Unterstützung durch Familie und Community 🤝

Familie und Freunde spielen eine zentrale Rolle. Sie können dir nicht nur praktisch helfen, sondern sind auch wichtige emotionale Anker. Scheue dich nicht, um Hilfe zu bitten.

  • Tipp: Plane wöchentliche Treffen mit deiner Community, Freunden oder Familie. Diese Treffen bieten Raum für Austausch und Unterstützung.

  • Vorteil: Mit einer starken Gemeinschaft an deiner Seite fühlst du dich weniger allein.

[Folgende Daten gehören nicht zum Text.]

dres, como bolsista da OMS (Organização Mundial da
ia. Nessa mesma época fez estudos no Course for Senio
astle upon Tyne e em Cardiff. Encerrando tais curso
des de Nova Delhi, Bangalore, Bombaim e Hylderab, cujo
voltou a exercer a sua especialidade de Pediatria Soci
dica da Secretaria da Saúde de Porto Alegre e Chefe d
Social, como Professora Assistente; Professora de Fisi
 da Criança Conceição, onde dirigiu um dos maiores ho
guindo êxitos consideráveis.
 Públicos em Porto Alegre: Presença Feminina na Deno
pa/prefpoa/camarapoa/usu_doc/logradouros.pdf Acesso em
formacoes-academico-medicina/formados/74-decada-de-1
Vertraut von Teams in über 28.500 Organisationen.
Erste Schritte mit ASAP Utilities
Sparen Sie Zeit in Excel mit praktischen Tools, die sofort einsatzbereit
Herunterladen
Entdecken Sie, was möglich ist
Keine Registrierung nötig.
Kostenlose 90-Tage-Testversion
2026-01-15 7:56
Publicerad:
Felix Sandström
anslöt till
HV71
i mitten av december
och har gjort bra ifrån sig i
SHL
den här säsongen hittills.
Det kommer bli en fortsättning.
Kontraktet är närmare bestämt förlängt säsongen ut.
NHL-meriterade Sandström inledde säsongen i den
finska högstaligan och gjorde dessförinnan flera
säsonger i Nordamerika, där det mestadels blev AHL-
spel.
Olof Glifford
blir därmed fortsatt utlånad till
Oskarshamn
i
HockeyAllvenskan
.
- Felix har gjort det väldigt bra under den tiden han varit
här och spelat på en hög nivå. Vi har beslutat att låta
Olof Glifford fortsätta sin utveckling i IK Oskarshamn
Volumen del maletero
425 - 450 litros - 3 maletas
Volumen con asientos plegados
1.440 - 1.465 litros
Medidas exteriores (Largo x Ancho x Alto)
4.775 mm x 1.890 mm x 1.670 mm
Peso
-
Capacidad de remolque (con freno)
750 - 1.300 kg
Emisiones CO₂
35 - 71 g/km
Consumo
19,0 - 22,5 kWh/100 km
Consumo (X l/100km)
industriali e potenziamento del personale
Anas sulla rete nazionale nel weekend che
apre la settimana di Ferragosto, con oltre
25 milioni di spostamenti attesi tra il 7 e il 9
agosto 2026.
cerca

Die Gemeinschaft kann dir auch dabei helfen, neue Möglichkeiten zu entdecken. Vielleicht lernst du von anderen Überlebenden neue Techniken oder Hilfsmittel kennen, die deinen Alltag erleichtern.

Die Kraft der Gemeinschaft

Eine starke Gemeinschaft kann dir helfen, schneller und sicherer auf deinem Weg zur Genesung voranzukommen. Der Austausch mit anderen Betroffenen ist oft der Schlüssel zum Erfolg.

Vorteile von Austauschgruppen

Austauschgruppen bieten eine sichere Umgebung, um Erfahrungen zu teilen. Sie sind Orte, an denen du verstanden wirst und hilfreiche Ratschläge bekommst.

  • Vorteil 1: Du bekommst direkte Unterstützung und kannst von anderen lernen.

  • Vorteil 2: Der Austausch kann dir neue Perspektiven eröffnen und dir helfen, motiviert zu bleiben.

Es ist erwiesen, dass Menschen, die sich regelmäßig mit Gleichgesinnten austauschen, oft schneller Fortschritte machen. Sie profitieren von den Erfahrungen anderer und fühlen sich weniger allein. Weitere Informationen zur Kraft der Gemeinschaft findest du hier. Wie schon öfter erwähnt, habe ich immer sichergestellt, dass Austauschgruppen einen positiven Einfluss auf mich haben. Vor allem online Gruppen können schnell sehr viel Negativität ausstrahlen. Da habe ich mich dann sofort wieder verabschiedet.